Second, presumably all the products don't actually change every night, do they? I'm guessing only a few actually change. So rather than deleting everything and then importing everything from scratch be a little smarter in your code. You can use a query to get what products are NOT in the current set and delete those - there are probably not many. Then the rest MAY have bee updated, but many will not have changed.

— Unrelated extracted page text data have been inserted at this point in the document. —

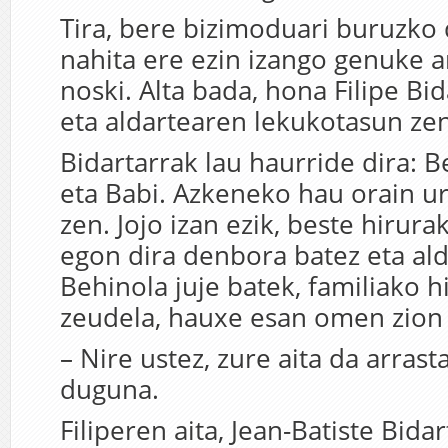
Tira, bere bizimoduari buruzko
nahita ere ezin izango genuke a
noski. Alta bada, hona Filipe Bi
eta aldartearen lekukotasun zen
Bidartarrak lau haurride dira: Bet
eta Babi. Azkeneko hau orain u
zen. Jojo izan ezik, beste hirur
egon dira denbora batez eta ald
Behinola juje batek, familiako 
zeudela, hauxe esan omen zion F
– Nire ustez, zure aita da arras
duguna.
Filiperen aita, Jean-Batiste Bida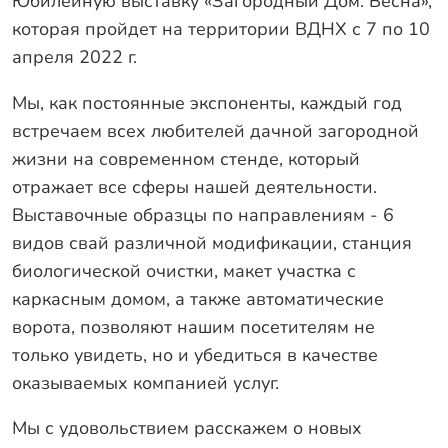
Юбилейную выставку «Загородный Дом. Весна»,
Гарантии
которая пройдет на территории ВДНХ с 7 по 10
апреля 2022 г.
Заказать звонок
Мы, как постоянные экспоненты, каждый год
встречаем всех любителей дачной загородной
жизни на современном стенде, который
отражает все сферы нашей деятельности.
Выставочные образцы по направлениям - 6
видов свай различной модификации, станция
биологической очистки, макет участка с
каркасным домом, а также автоматические
ворота, позволяют нашим посетителям не
только увидеть, но и убедиться в качестве
оказываемых компанией услуг.
Мы с удовольствием расскажем о новых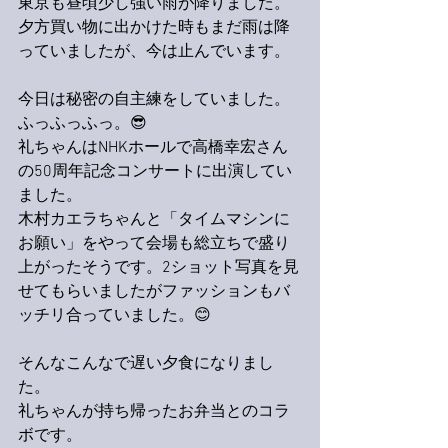
東京も昼頃少し強い雨が降りました。
夕方買い物に出かけた時もまだ雨は降
っていましたが、今は止んでいます。
今日は秘密の自主練をしていました。
ふっふっふっ。😎
礼ちゃんはNHKホールで高橋幸宏さん
の50周年記念コンサートに出演してい
ました。
木村カエラちゃんと「タイムマシンに
お願い」をやって会場も総立ちで盛り
上がったそうです。2ショット写真を見
せてもらいましたがファッションもバ
ッチリ合っていました。😊
そんなこんなで遅い夕食になりまし
た。
礼ちゃんが持ち帰ったお弁当とのコラ
ボです。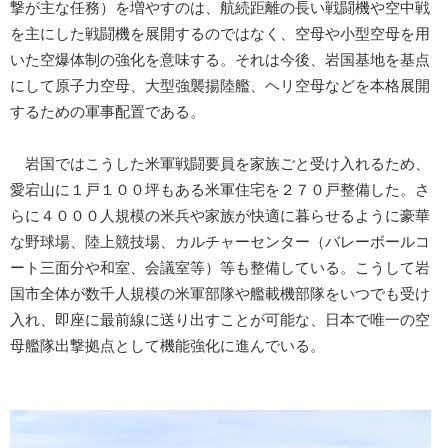
撃が主な任務）を増やすのは、航続距離の長い戦闘機や空中戦
を主にした戦闘機を展開するのではなく、空母や小型空母を用
いた空爆体制の強化を意味する。それは今後、岩国基地を基点
にして原子力空母、大型強襲揚陸艦、ヘリ空母などを本格展開
するための軍事配置である。
岩国ではこうした米軍戦闘要員を家族ごと受け入れるため、
愛宕山に１戸１００坪もある米軍住宅を２７０戸整備した。さ
らに４０００人規模の米兵や家族が快適に暮らせるように豪華
な野球場、陸上競技場、カルチャーセンター（バレーボールコ
ート三面分や和室、会議室等）等も整備している。こうして岩
国市全体が数千人規模の米軍部隊や艦載機部隊をいつでも受け
入れ、即座に最前線に送り出すことが可能な、日本で唯一の空
母艦隊出撃拠点として機能強化に進んでいる。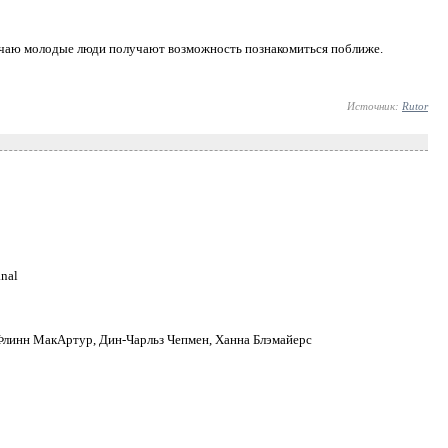
лучаю молодые люди получают возможность познакомиться поближе.
Источник:
Rutor
anal
 Флинн МакАртур, Дин-Чарльз Чепмен, Ханна Блэмайерс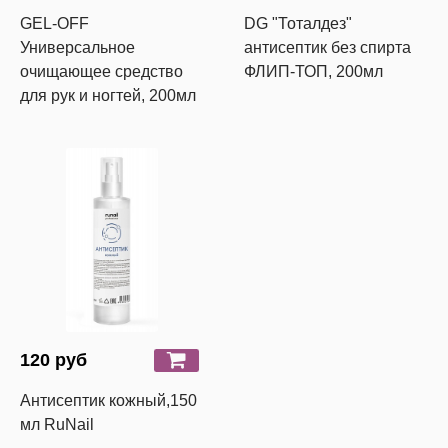
GEL-OFF
DG "Тоталдез"
Универсальное
антисептик без спирта
очищающее средство
ФЛИП-ТОП, 200мл
для рук и ногтей, 200мл
120 руб
Антисептик кожный,150
мл RuNail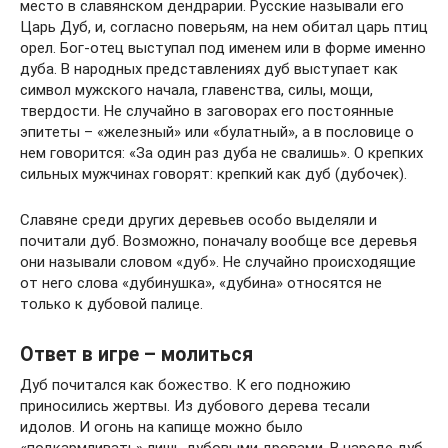
место в славянском дендрарии. Русские называли его
Царь Дуб, и, согласно поверьям, на нем обитал царь птиц
орел. Бог-отец выступал под именем или в форме именно
дуба. В народных представлениях дуб выступает как
символ мужского начала, главенства, силы, мощи,
твердости. Не случайно в заговорах его постоянные
эпитеты – «железный» или «булатный», а в пословице о
нем говорится: «За один раз дуба не свалишь». О крепких
сильных мужчинах говорят: крепкий как дуб (дубочек).
Славяне среди других деревьев особо выделяли и
почитали дуб. Возможно, поначалу вообще все деревья
они называли словом «дуб». Не случайно происходящие
от него слова «дубинушка», «дубина» относятся не
только к дубовой палице.
Ответ в игре – молиться
Дуб почитался как божество. К его подножию
приносились жертвы. Из дубового дерева тесали
идолов. И огонь на капище можно было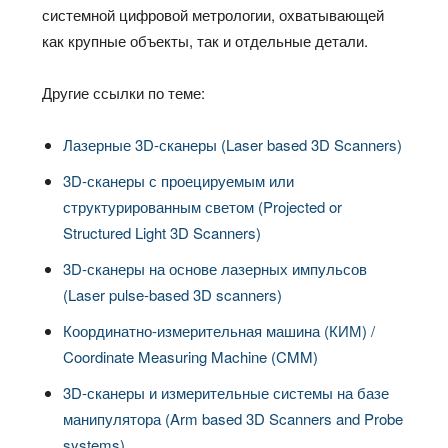
системной цифровой метрологии, охватывающей
как крупные объекты, так и отдельные детали.
Другие ссылки по теме:
Лазерные 3D-сканеры (Laser based 3D Scanners)
3D-сканеры с проецируемым или
структурированным светом (Projected or
Structured Light 3D Scanners)
3D-сканеры на основе лазерных импульсов
(Laser pulse-based 3D scanners)
Координатно-измерительная машина (КИМ) /
Coordinate Measuring Machine (CMM)
3D-сканеры и измерительные системы на базе
манипулятора (Arm based 3D Scanners and Probe
systems)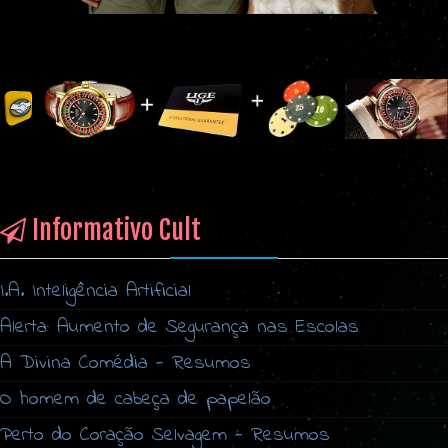
Informativo Cult
I.A. Inteligência Artificial
Alerta: Aumento de Segurança nas Escolas
A Divina Comédia - Resumos
O homem de cabeça de papelão
Perto do Coração Selvagem - Resumos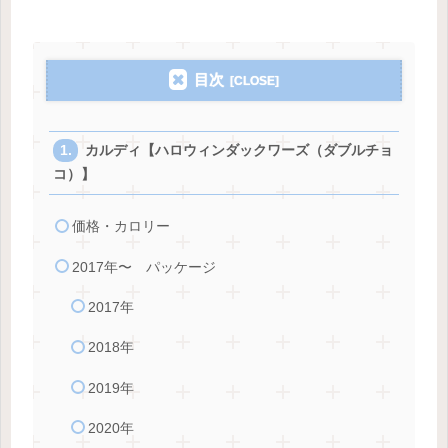
目次
カルディ【ハロウィンダックワーズ（ダブルチョ
コ）】
価格・カロリー
2017年〜 パッケージ
2017年
2018年
2019年
2020年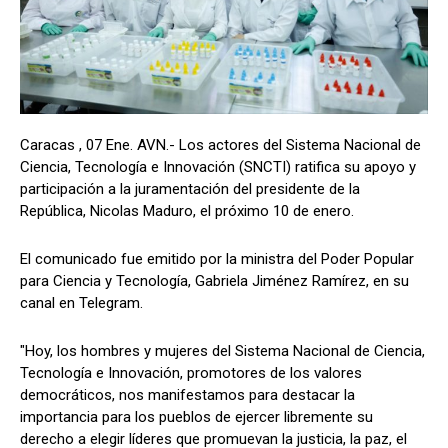
Caracas , 07 Ene. AVN.- Los actores del Sistema Nacional de
Ciencia, Tecnología e Innovación (SNCTI) ratifica su apoyo y
participación a la juramentación del presidente de la
República, Nicolas Maduro, el próximo 10 de enero.
El comunicado fue emitido por la ministra del Poder Popular
para Ciencia y Tecnología, Gabriela Jiménez Ramírez, en su
canal en Telegram.
"Hoy, los hombres y mujeres del Sistema Nacional de Ciencia,
Tecnología e Innovación, promotores de los valores
democráticos, nos manifestamos para destacar la
importancia para los pueblos de ejercer libremente su
derecho a elegir líderes que promuevan la justicia, la paz, el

So what I do in this circumstance is create an MD5 hash of all the product properties, store this against the product node, and then when I come to import products I get each product and generate an MD5 of the product to be imported against the hash of the existing product - if they are the same nothing has changed, so you don't need to update. So only update products that have actually changed - which will be much quicker.
Thirdly, if you really want to delete all products then presumably they all have the same doctype, right? So you can use the
DeleteContentOfType()
method on ContentSerice for this. Just pass in the ID of the doc type (which you can find in the back-office) and it will delete all instances.Thank you for your answer. Yes it is exactly as you describe. The only time i need to delete is:
Otherwise i do exactly as you describe. I will try to look into searching, like you described. I only update price on my products, everything else i need to be able to keep as custom/changed properties.